* [SOURCE DOCUMENT]:
Dhruv Rathee () is an Indian YouTuber, vlogger and social media activist. He is known for his YouTube videos on social, political, and environmental issues. Additionally, Rathee maintains a separate channel dedicated to his personal life and travel vlogs.

Early life and education 
Rathee was born into a Hindu Jat family in the Indian state of Haryana. He received his primary education in Haryana before pursuing higher education in Germany. Rathee earned his bachelor's degree in mechanical engineering from Karlsruhe Institute of Technology, followed by a master's degree in renewable energy from the same institution.

Career 
Rathee is mainly known for his political videos, which mainly contain fact-checking and explanatory content, with a critical perspective of the Narendra Modi administration. According to ThePrint, Rathee was one of the first Indian users to use YouTube as a political platform, having started uploading travel videos in 2013 before shifting to political topics due to disillusionment with the Modi government after the 2014 Indian general election.

* [WORK REQUEST A]: Reproduce the listing from its first line through the line containing "au monde, ce qui", and leave the pictures out of your copy.

* [Records excerpted from a collection]:

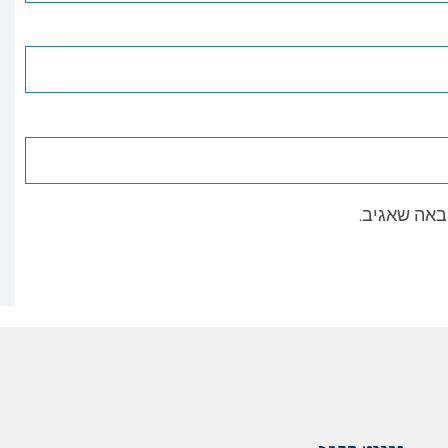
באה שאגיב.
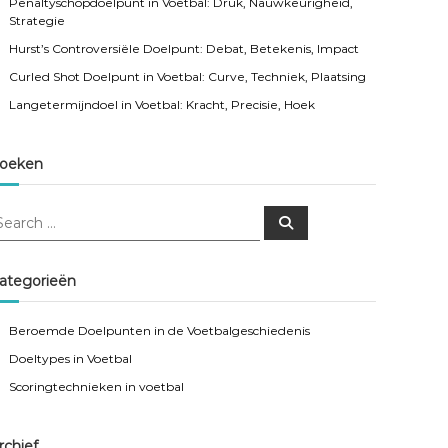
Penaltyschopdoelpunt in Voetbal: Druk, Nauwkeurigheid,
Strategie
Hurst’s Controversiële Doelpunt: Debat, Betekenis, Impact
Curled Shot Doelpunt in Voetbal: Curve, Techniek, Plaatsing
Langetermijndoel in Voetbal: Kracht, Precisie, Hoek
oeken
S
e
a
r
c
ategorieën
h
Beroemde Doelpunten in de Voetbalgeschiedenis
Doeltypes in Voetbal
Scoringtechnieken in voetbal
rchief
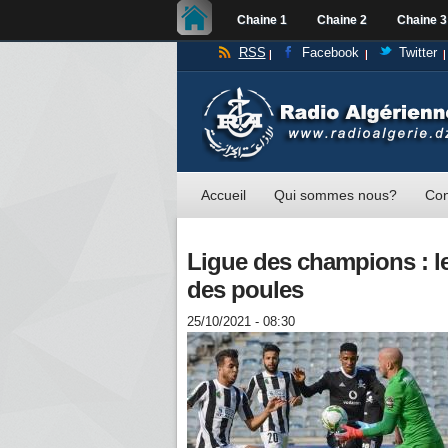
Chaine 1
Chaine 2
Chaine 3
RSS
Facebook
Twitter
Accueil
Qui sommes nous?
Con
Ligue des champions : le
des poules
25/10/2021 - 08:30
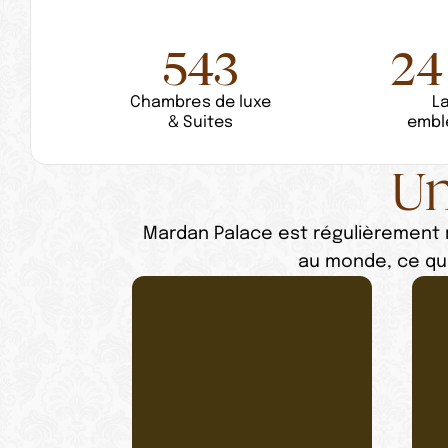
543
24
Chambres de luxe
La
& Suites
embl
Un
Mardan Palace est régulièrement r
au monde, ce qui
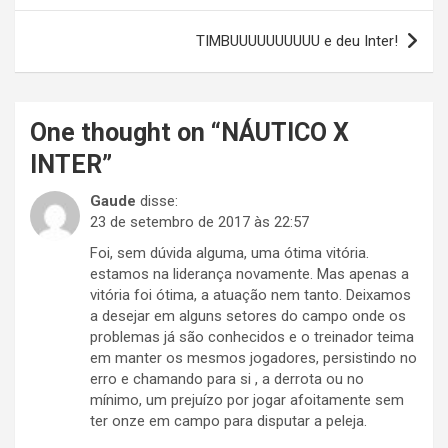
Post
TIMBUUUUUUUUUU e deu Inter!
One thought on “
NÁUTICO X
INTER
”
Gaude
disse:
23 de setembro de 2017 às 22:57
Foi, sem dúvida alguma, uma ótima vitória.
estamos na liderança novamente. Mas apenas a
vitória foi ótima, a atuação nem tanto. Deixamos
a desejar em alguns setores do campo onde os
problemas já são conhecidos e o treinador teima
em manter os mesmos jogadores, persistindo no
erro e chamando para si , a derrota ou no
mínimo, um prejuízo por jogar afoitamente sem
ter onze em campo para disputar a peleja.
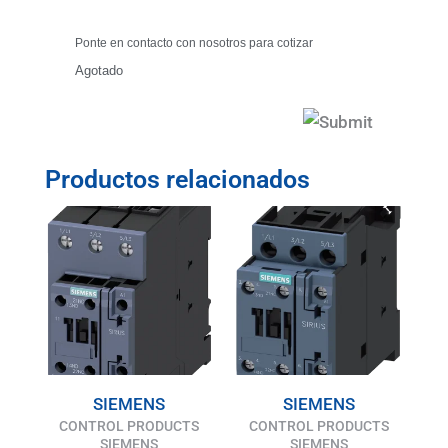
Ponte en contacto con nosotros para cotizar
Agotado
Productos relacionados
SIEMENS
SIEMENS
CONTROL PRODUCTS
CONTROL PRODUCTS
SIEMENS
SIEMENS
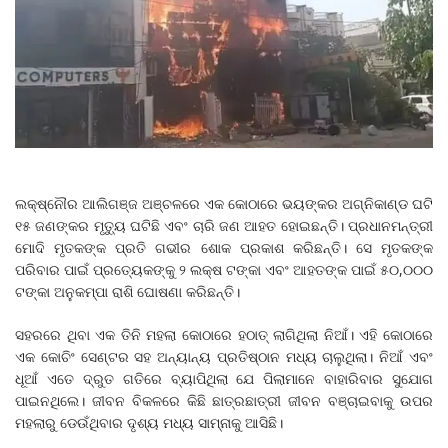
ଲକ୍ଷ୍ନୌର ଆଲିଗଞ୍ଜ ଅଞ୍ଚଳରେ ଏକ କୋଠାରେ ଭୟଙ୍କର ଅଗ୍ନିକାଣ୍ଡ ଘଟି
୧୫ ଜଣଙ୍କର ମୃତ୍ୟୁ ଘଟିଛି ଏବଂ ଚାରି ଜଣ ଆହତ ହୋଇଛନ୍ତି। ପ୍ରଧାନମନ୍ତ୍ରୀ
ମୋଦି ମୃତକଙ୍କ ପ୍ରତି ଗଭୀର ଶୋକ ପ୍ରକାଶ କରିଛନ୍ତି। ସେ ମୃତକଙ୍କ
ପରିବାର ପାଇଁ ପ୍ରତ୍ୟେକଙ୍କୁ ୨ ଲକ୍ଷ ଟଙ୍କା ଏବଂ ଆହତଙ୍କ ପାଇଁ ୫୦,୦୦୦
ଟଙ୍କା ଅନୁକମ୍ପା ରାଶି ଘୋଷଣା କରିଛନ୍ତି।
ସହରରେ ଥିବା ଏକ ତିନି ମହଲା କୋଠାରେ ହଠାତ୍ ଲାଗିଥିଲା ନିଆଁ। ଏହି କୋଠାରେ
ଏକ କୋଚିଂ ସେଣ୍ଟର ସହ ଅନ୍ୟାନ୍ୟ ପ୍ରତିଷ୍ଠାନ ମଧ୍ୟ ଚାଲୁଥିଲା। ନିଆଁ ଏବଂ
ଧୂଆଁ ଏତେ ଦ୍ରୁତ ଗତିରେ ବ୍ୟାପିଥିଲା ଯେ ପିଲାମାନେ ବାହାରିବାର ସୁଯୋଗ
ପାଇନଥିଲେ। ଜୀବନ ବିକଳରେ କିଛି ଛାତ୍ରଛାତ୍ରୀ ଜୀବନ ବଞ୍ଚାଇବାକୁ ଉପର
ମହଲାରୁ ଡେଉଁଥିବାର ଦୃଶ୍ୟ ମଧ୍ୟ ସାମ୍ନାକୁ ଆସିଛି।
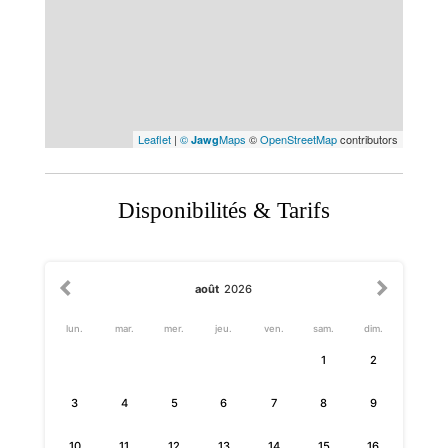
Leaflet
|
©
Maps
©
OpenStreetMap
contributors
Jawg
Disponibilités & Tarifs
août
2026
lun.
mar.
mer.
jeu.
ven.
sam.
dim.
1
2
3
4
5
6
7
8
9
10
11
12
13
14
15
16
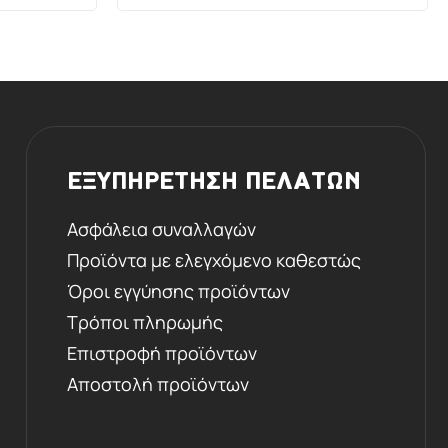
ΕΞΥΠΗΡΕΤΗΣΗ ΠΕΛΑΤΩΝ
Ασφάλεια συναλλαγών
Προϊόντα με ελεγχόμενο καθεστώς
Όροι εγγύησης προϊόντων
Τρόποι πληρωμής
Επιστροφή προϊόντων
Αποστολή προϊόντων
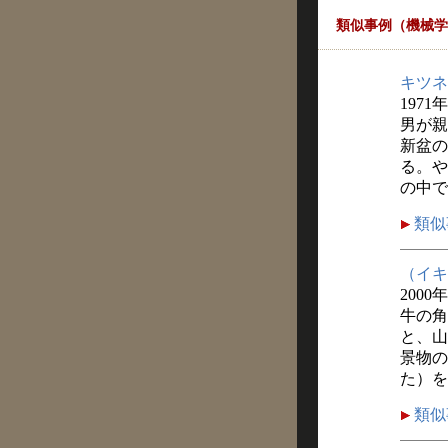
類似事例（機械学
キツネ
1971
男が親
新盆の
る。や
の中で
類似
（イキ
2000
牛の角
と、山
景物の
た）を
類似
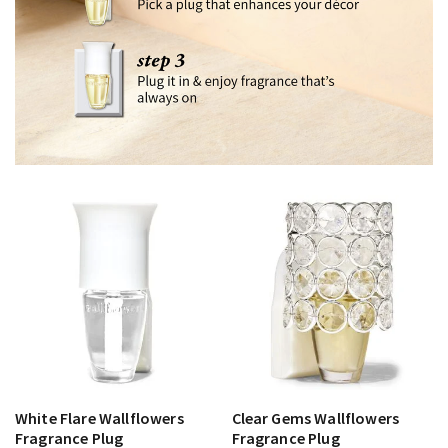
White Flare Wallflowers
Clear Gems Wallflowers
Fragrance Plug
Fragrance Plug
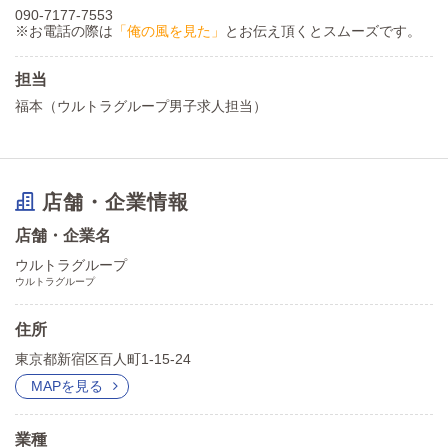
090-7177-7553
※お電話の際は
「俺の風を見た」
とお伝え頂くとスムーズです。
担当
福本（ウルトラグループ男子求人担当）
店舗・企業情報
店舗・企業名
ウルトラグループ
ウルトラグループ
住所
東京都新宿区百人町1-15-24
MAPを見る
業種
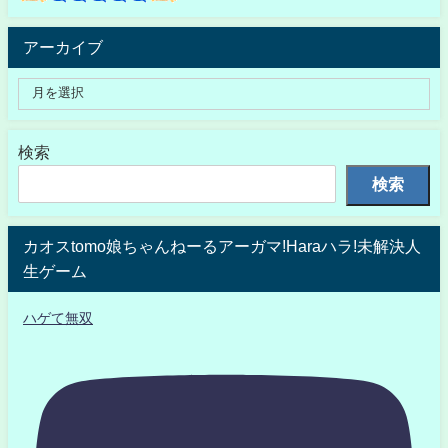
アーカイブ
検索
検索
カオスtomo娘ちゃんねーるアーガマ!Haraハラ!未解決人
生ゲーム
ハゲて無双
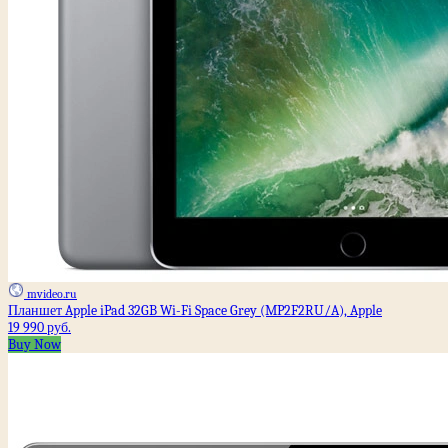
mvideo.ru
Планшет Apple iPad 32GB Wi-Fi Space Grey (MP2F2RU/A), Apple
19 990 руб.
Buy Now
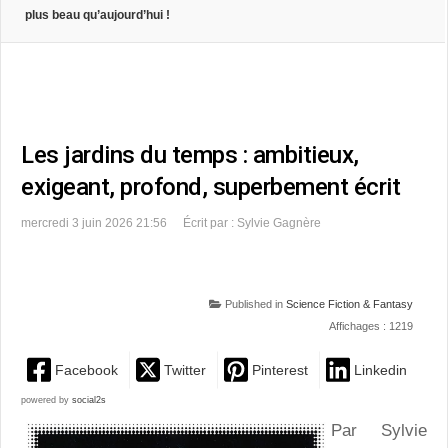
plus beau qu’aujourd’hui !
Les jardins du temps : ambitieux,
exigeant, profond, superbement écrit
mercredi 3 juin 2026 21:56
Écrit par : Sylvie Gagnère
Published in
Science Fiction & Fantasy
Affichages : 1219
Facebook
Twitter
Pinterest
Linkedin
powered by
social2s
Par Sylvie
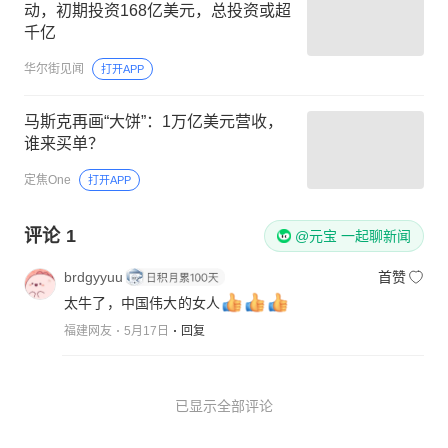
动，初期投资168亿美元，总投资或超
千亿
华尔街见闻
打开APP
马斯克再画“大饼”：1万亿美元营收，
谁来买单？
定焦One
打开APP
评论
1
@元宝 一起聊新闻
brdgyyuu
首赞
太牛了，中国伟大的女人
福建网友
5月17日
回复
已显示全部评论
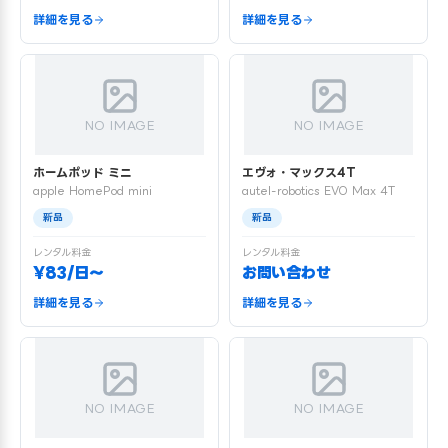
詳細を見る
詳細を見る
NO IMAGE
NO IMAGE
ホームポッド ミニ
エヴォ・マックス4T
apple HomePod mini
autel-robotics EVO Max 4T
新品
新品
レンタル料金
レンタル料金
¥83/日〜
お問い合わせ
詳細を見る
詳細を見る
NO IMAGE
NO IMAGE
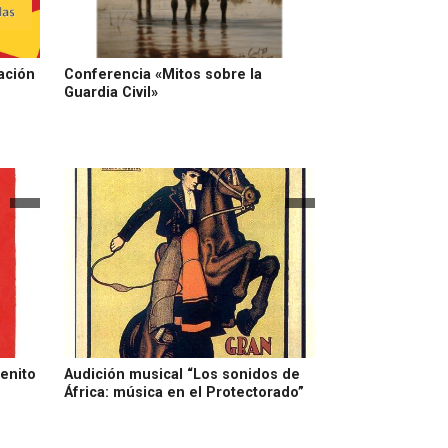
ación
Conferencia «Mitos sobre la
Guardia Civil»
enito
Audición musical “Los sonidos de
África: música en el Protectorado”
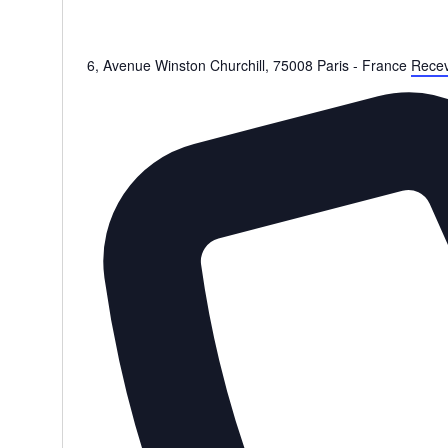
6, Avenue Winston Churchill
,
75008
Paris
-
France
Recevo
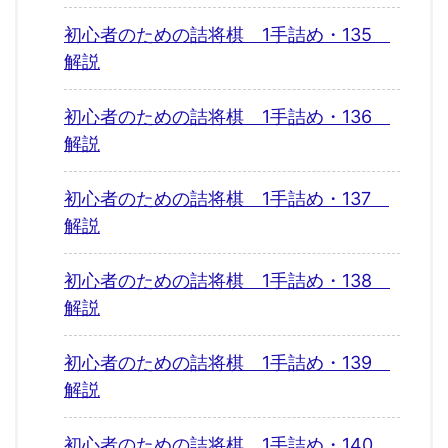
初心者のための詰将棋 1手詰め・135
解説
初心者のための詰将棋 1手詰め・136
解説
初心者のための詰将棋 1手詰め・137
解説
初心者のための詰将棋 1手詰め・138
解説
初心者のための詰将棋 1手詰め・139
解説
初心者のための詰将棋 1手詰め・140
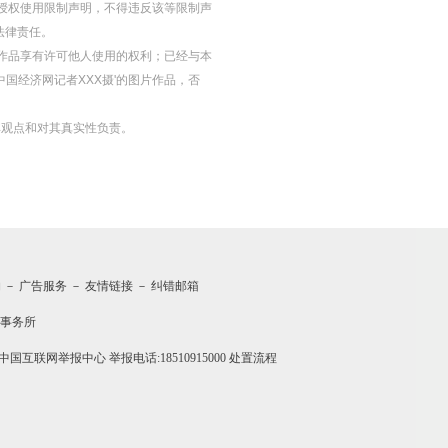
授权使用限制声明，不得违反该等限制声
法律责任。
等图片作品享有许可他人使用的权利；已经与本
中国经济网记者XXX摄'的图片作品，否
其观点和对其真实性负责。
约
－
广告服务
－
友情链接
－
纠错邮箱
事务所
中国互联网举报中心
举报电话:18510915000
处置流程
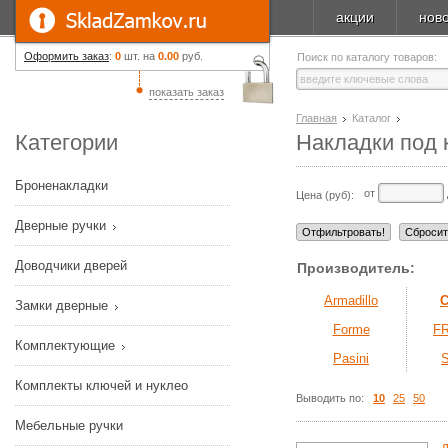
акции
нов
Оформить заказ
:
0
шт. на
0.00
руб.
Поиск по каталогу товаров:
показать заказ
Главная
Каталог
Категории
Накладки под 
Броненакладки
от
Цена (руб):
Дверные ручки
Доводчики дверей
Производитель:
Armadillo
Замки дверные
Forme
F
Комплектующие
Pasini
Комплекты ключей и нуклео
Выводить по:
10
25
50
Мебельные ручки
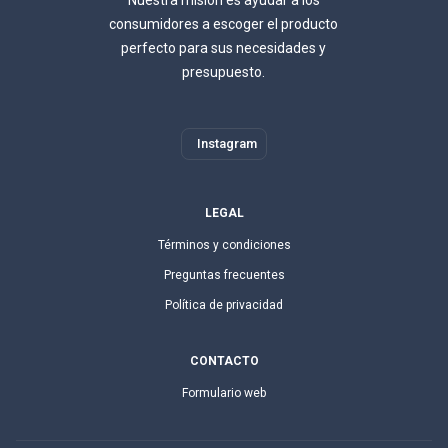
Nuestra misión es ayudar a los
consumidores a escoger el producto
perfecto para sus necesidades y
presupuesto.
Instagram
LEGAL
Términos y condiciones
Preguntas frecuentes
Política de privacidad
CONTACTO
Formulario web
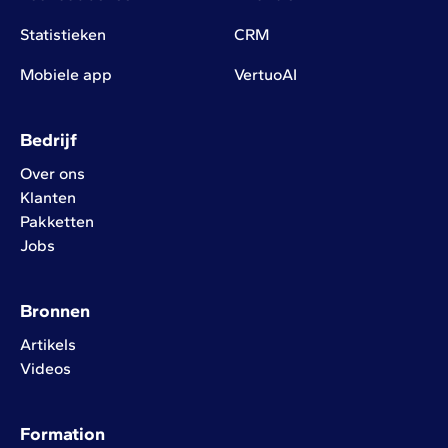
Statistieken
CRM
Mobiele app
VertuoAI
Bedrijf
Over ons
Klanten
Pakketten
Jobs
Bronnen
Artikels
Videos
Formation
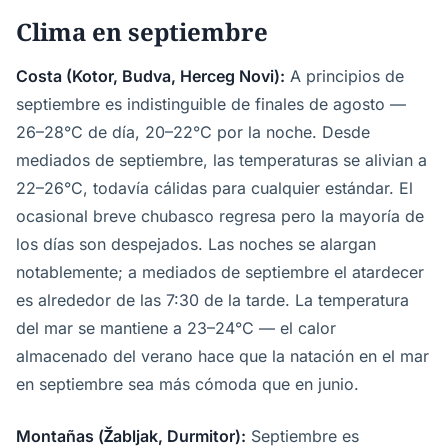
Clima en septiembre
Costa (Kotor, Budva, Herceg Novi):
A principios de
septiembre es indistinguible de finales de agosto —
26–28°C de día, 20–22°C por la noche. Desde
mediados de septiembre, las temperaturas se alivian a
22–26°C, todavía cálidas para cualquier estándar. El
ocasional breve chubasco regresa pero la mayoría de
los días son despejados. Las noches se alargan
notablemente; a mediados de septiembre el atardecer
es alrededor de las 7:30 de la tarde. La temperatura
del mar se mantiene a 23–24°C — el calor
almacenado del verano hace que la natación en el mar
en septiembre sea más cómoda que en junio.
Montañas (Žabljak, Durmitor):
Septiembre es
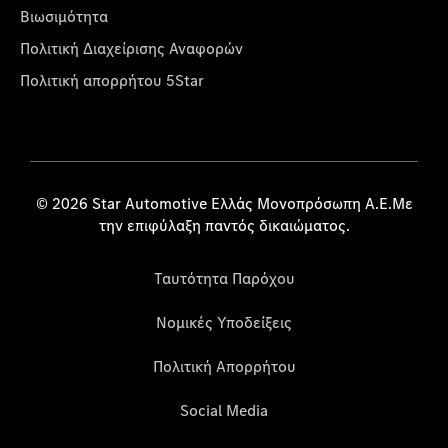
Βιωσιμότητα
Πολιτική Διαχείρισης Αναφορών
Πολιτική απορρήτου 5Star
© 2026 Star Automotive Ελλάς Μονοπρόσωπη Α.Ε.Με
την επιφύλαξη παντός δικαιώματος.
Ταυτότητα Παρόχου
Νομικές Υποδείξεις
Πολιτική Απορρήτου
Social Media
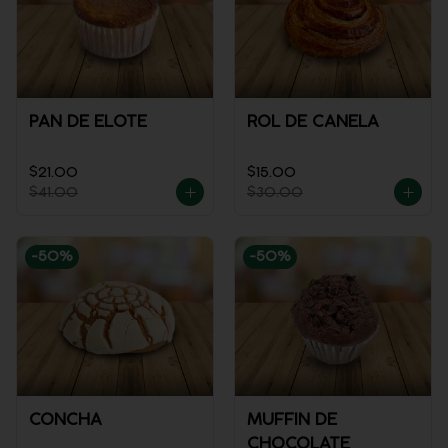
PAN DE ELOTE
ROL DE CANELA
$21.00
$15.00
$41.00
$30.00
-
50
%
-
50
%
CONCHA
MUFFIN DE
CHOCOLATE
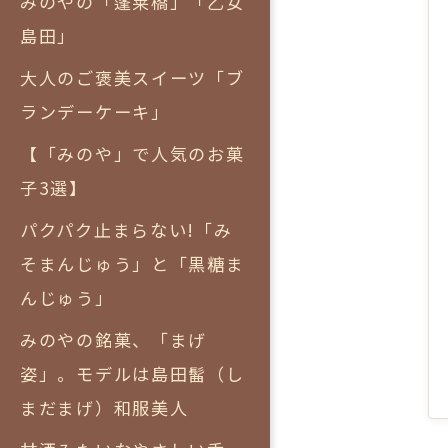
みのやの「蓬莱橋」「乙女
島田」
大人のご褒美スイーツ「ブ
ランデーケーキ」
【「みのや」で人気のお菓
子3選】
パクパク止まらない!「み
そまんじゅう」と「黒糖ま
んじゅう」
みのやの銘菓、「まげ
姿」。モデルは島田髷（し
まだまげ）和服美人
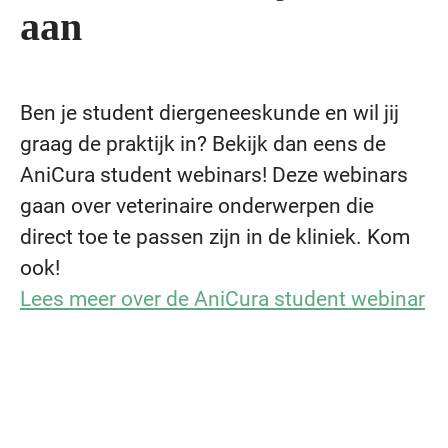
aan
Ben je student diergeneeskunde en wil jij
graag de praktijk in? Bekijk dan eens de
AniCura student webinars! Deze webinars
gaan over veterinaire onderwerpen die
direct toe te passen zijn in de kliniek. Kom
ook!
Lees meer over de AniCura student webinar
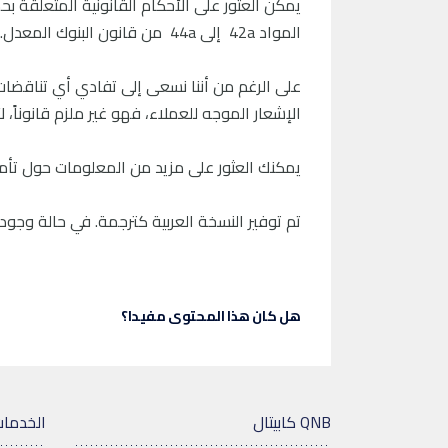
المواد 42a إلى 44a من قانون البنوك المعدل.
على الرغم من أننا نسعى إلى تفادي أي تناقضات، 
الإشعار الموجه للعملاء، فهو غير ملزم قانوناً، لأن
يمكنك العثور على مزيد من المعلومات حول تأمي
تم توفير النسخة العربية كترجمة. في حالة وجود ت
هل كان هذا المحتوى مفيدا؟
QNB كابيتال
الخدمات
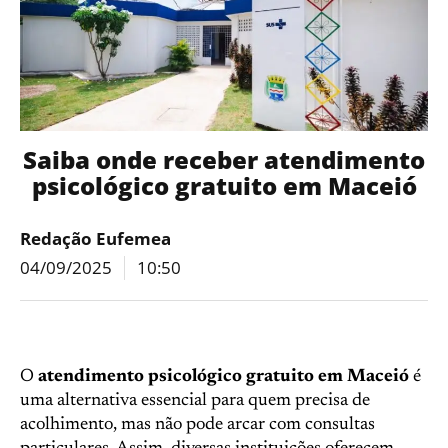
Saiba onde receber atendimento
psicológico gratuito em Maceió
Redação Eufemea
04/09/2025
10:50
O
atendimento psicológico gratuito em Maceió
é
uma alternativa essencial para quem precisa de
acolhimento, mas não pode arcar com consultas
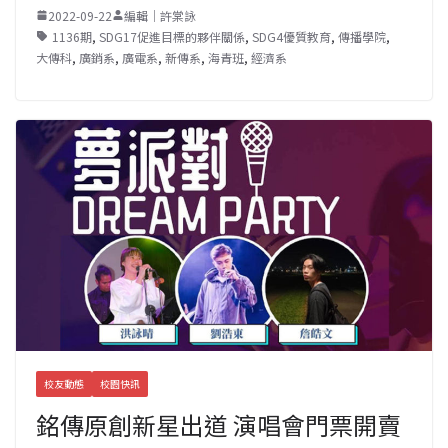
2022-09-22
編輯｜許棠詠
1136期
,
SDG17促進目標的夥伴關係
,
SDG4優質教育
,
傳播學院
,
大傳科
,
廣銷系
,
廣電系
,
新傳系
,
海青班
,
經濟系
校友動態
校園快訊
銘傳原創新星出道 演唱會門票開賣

* [WORK REQUEST B]: According to the article on Dhruv Rathee, which institution awarded his bachelor's degree in mechanical engineering?

* [EXERCISE ANSWER A]:
באה שאגיב.
Penaltyschopdoelpunt in Voetbal: Druk, Nauwkeurigheid,
Strategie
Hurst’s Controversiële Doelpunt: Debat, Betekenis, Impact
Curled Shot Doelpunt in Voetbal: Curve, Techniek, Plaatsing
Langetermijndoel in Voetbal: Kracht, Precisie, Hoek
oeken
S
e
a
r
c
ategorieën
h
Beroemde Doelpunten in de Voetbalgeschiedenis
Doeltypes in Voetbal
Scoringtechnieken in voetbal
rchief
Chaine 1
Chaine 2
Chaine 3
RSS
Facebook
Twitter
Accueil
Qui sommes nous?
Con
Ligue des champions : le
des poules
25/10/2021 - 08:30
543
24
Chambres de luxe
La
& Suites
embl
Un
Mardan Palace est régulièrement r
au monde, ce qui

* [EXERCISE ANSWER B]: Karlsruhe Institute of Technology